Esta semana les tenemos preparada una sorpresa especial. Restonomía estuvo en la hermosa ciudad de Cochabamba en Bolivia y por supuesto que les mostramos un ejemplo de la rica y variada gastronomía de ese país, donde los precios más que accesibles al bolsillo chileno la hacen una alternativa más que recomendable.
Nuestra cita comenzó bastante temprano para conocer las famosas “salteñas” ($ 600 cada una), empanadas en versión dulce, normal y picante con un relleno de papa, arvejas, aceitunas, huevo, carne o pollo, todo junto en un caldo de pata que tiene un sabor realmente bueno. Recomendamos las salteñas de “Los Castores”, un punto de encuentro obligado para los cochabambinos a partir de las 9 de la mañana y hasta mediodía. Lo curioso es que sólo encontrará salteñas en este horario.
Ya con este aperitivo en la barriga nos encaminamos por las calles de la ciudad y los diferentes atractivos que tiene esta urbe que es una de las más importantes de Bolivia. El Prado, el Teleférico que lleva al Cristo de Cochabamba, están entre los paseos imperdibles.
Pasada la una de la tarde el hambre nuevamente se hace presente y nos dirigimos al lugar más tradicional de toda Cochabamba.

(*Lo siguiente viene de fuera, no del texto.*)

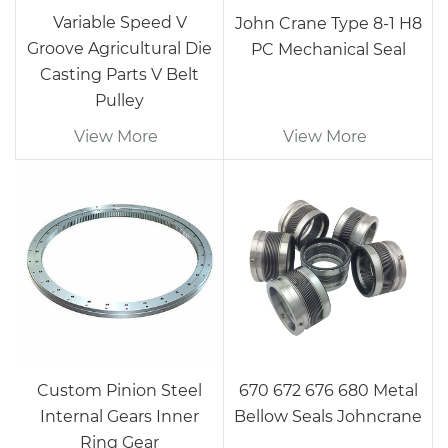
Variable Speed V
John Crane Type 8-1 H8
Groove Agricultural Die
PC Mechanical Seal
Casting Parts V Belt
Pulley
View More
View More
Custom Pinion Steel
670 672 676 680 Metal
Internal Gears Inner
Bellow Seals Johncrane
Ring Gear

Hablamos del restaurante Casa de Campo, que posee una tradición de más de 28 años con toda la culinaria de esta zona.
Este lugar abre todos los días tanto a la hora de almuerzo como para cenar y es punto fijo de turistas y citadinos que reconocen su calidad.
La experiencia
Carne lapping con guarnición variada, pique macho de lomo, lomo borracho son algunas de las alternativas exquisitas para probar. Elegimos esta vez una entrada de choclo con queso ($400). El queso de Cochabamba es un poco más salado que nuestro quesillo y bastante sabroso. El plato es simple, pero cumple su cometido de ser un muy buen aperitivo para almorzar.
El servicio se caracteriza por su cordialidad y rapidez. Y es que en Casa de Campo se reúnen personas de todas las edades que reconocen a este lugar como un imperdible en la ruta gastronómica de la ciudad, que en este caso se encuentra en el concurrido boulevard de Recoleta.
Como segundo plato elegimos dos alternativas: primero un Silpancho ($2.200), suerte de comunión de sabores que “trae de todo”. Este comensal pidió “medio” Silpancho, pero ya el plato era gigante. Sobre una cama de arroz y papas fritas, aparece una lonja circular de carne de vacuno procesada con pan y frita. La idea es que cubra todo el plato.
Como los bolivianos no se privan en sabores, se agrega sobre esta carne tomate y cebolla picada y uno o dos huevos fritos. Debemos decir que no hay quién quede con hambre.
El otro plato que degustamos fue un Pacumutu ($3.506), brocheta también de carne de vacuno que es acompañada de una guarnición novedosa y para paladares exigentes: el arroz con queso. Este acompañamiento se elabora con el queso típico cochabambino resultando una textura cercana al postre de arroz con leche, pero en este caso es el queso derretido lo que le da una consistencia bastante sabrosa.
Ambos platos los degustamos en compañía de un litro de cerveza Taquiña ($1.000), original de Cochabamba en un gusto delgado y bastante agradable.